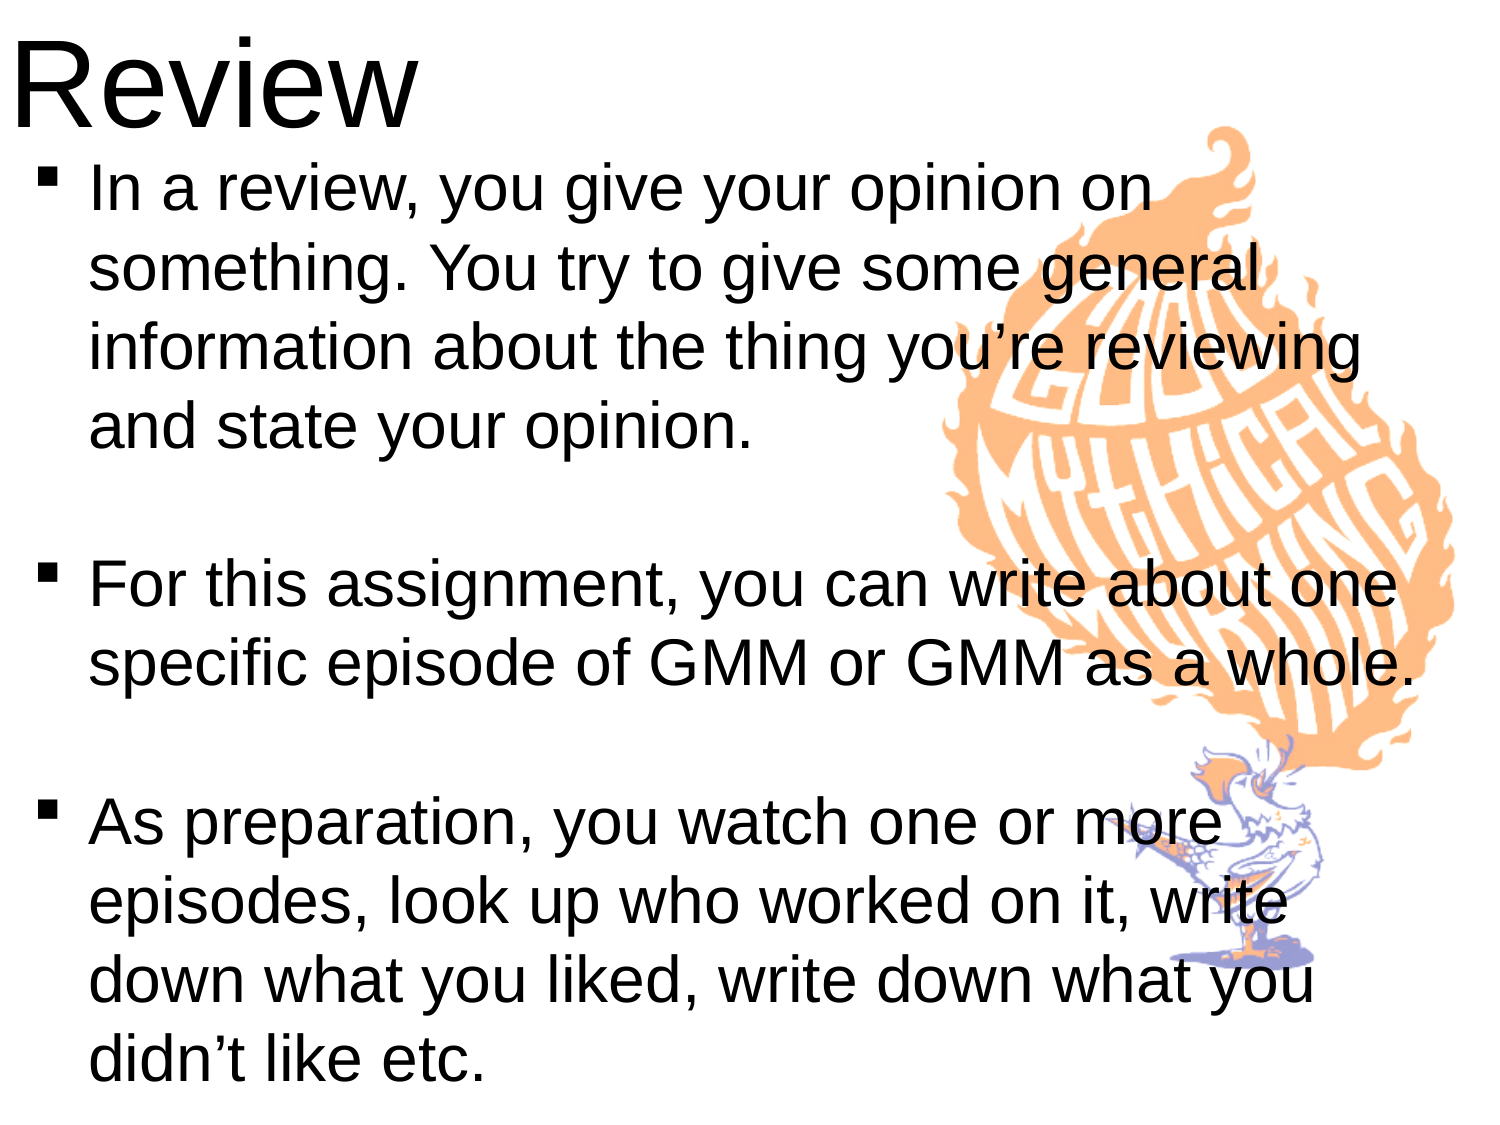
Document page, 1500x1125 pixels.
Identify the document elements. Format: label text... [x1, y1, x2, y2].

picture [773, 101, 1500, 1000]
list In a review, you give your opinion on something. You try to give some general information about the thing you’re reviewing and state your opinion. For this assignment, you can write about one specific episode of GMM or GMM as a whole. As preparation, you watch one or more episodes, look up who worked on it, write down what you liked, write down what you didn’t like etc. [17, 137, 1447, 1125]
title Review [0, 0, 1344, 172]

> **Goal of the exercise**
Could you give again exactly the lines from the line containing "Identify the document" through the final line of the data above, and no others?

> **Written reply**
Identify the document elements. Format: label text... [x1, y1, x2, y2].

picture [773, 101, 1500, 1000]
list In a review, you give your opinion on something. You try to give some general information about the thing you’re reviewing and state your opinion. For this assignment, you can write about one specific episode of GMM or GMM as a whole. As preparation, you watch one or more episodes, look up who worked on it, write down what you liked, write down what you didn’t like etc. [17, 137, 1447, 1125]
title Review [0, 0, 1344, 172]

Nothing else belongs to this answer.